Olga Harmony
Polvo de mariposas

Estamos en presencia de la mejor Sandra Félix, que nos recuerda por su finura el campo de Elenas con la que se dio a conocer profesionalmente, aunque no fuera su primer montaje. La difícil tarea de llevar a escena un espectáculo basado en Las olas, la novela de Virginia Woolf, parecía imposible porque los flujos de conciencia de los personajes, esas oleadas que se traducen en palabras, en principio se antojan la antípoda de lo teatral. Pero Sandra y su coadaptadora, Ana Perusquía, logran un poema dramático que está muy cercano a la intención del original -a diferencia de esas adaptaciones fílmicas que reducen su obra a lo meramente anecdótico- y que conserva, y es más: pone de relieve la idea de la inmensa soledad de esos seres a los que ata algo muy parecido a la amistad, quizás la nostalgia de las cosas compartidas.

Con mucha inteligencia, las adaptadoras toman el punto de vista de Bernardo, posiblemente la conciencia central en la novela -como lo demuestra el largo monólogo final- y utilizan el nombre del libro que este personaje, ``destruido por la vida'', nunca escribirá, así tome constantes apuntes en su libreta de notas. El Bernardo viejo del final de la novela es el que narra los sucesos en que participaran los seis personajes, aunque cada uno de ellos conserve los fragmentos del monólogo interior que dan cuenta de sus motivos y sentimientos más íntimos, que aquí se entrecruzan como si fueran diálogos, o se entregan como cartas amistosas. La dualidad de cada personaje -cómo es y cómo es visto por los otros- se acentúa al ser corporizados en esta escenificación que toma momentos clave en la historia de cada uno de ellos.

En esta adaptación, los recuerdos infantiles más significativos para Bernardo (aparte de la imagen de la señora Constable exprimiendo la esponja sobre su cabeza) son, por un lado Rhoda en su estanque de nenúfares blancos y la imprescindible Mariana (que en la traducción que tengo se llama Susana). Los amigos varones, Luis y Andrés (o Neville), al igual que la carnal Laura (o Jinny) aparecen en la adolescencia, cuando la partida al colegio y la amorosa admiración que en cada uno despierta Percival, así como el dolor por su muerte, marcan de algún modo sus vidas. Las afinidades se demarcan, Bernardo y Mariana, en inalterable amistad ambos casados y con hijos aunque con destinos muy diferentes. La sensual y solitaria Laura, más amiga del homosexual Andrés que de los otros. El extraño amorío de la frágil Rhoda con el ambicioso Luis que queda al margen de esa otra afinidad, de Bernardo y Andrés a partir de la literatura.

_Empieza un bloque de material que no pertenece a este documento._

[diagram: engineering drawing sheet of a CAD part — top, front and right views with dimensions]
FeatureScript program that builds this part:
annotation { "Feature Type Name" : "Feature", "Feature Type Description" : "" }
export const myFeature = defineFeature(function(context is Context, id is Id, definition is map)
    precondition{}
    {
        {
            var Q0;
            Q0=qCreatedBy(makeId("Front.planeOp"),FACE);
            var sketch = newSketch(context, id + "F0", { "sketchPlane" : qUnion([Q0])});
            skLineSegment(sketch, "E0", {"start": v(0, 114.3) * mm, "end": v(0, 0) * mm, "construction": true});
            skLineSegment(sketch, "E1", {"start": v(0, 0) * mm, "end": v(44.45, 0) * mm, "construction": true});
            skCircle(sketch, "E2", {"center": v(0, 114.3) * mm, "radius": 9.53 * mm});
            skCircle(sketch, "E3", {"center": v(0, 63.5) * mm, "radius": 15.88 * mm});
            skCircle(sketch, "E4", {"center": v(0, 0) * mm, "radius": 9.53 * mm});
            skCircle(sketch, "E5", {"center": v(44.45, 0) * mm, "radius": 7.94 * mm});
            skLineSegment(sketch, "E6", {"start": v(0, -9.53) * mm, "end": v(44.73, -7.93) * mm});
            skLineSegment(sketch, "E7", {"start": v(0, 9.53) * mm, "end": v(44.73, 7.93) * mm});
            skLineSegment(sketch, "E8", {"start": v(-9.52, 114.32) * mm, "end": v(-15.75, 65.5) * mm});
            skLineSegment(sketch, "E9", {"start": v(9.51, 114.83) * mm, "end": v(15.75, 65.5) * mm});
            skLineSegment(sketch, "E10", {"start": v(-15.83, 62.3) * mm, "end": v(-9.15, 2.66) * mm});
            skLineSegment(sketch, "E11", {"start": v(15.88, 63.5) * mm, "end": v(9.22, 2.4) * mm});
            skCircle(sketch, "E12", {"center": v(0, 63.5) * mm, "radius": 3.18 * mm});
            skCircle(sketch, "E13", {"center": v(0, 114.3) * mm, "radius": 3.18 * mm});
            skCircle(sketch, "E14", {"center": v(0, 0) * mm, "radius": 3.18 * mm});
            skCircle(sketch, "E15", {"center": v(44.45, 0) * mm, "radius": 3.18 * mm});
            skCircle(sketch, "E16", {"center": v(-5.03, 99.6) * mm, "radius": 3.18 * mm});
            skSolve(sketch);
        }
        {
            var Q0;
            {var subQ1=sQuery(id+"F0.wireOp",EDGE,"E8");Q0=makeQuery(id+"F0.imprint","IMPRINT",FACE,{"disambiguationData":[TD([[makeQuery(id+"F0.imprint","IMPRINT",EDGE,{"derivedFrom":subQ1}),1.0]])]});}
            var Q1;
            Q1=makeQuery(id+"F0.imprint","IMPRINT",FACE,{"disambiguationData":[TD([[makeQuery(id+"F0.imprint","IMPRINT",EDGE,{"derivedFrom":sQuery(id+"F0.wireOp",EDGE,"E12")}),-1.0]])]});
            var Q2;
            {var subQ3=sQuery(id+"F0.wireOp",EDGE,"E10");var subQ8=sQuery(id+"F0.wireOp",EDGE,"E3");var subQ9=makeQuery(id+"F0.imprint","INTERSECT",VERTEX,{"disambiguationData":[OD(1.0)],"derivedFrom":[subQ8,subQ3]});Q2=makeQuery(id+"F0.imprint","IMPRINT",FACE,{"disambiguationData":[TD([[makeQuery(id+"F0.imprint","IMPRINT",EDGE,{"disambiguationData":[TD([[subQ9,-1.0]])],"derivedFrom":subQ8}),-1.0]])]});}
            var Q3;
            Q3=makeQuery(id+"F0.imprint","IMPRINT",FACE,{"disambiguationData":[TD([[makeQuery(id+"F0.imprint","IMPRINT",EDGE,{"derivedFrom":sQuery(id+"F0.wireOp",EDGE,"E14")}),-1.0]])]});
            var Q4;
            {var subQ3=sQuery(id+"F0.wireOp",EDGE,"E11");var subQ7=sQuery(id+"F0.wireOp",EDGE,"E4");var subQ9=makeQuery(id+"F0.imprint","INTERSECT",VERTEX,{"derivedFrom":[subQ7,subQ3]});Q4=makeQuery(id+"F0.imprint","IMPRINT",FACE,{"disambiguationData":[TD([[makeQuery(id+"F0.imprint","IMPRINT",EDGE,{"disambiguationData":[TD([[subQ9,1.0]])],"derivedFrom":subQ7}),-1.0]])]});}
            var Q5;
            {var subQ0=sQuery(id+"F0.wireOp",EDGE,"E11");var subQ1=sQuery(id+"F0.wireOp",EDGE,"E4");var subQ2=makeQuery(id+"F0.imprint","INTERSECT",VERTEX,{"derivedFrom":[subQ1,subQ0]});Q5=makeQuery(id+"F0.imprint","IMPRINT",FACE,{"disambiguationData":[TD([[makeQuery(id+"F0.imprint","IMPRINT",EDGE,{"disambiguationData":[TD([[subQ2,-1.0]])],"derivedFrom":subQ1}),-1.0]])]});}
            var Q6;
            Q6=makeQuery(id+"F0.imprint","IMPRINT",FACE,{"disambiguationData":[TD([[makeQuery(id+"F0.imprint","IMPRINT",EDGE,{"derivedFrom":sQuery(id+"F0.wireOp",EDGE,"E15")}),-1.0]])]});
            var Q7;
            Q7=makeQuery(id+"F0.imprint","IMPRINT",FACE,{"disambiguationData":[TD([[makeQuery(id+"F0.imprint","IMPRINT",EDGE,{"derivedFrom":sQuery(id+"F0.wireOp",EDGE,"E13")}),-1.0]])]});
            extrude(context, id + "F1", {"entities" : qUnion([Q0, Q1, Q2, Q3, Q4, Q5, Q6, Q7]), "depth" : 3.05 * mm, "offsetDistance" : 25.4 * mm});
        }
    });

La escenografía de Philippe Amand es tan eficaz como todas las suyas, muy fría y muy geométrica que logrará ambientes a base de la luz del propio Amand y la dirección de Sandra Félix (y, con todo el respeto que me despierta este teatrista, me atrevo a afirmar que lo que todavía se advierte como un sello inconfundible en sus escenografías corre el peligro de convertirse en repetición de recursos). Puertas corredizas que pueden ser paredes o ventanas (inclusive con antepecho en que quepa un ramo de flores, una botella de vino, el cuerpo de un actor), mesas de tabla abatible que son una larga, o dos pequeñas, o un escritorio, dan los diferentes escenarios de una acción externa que en el original siempre son difusos, pero que aquí necesariamente se concretan. Todo es aprovechado por la directora que logra un sostenido ritmo lento en las acciones y fluido en el discurso verbal de la conciencia.

El trazo escénico es de una extraordinaria limpidez y las soluciones muy imaginativas. Cada escena es destacable, pero me gusta recordar el baile logrado a través de las ventanas y un rincón de la estancia, o Andrés abandonando su mesa de escritorio, pegada a la mesa de escritor de Bernardo, para salir por una puerta y entrar por otra al área de su amigo. Hay que agradecer a Sandra Félix que también rompa con ciertos estereotipos, al dar a Luis Artagnan el personaje del contenido y metódico Luis y a José Sefami el del añorante Bernardo viejo, rescatándolos de los papeles que suelen asignárseles y logrando que ofrezcan otra, también acertada, tesitura. Las tres actrices jóvenes muy convincentes: yo sólo recuerdo haber visto a Mónica Huarte, pero tanto ella como Lucía Muñoz en la sensible Rhoda y Ursula Pruneda como Laura logran crear a sus personajes. Mauricio García Lozano, el lúdico director de escena, es también un actor de matices y su Andrés resulta un homosexual sensible y digno. Menos convincente, quizás por algún problema de dicción, Pablo Gershanik como Bernardo joven.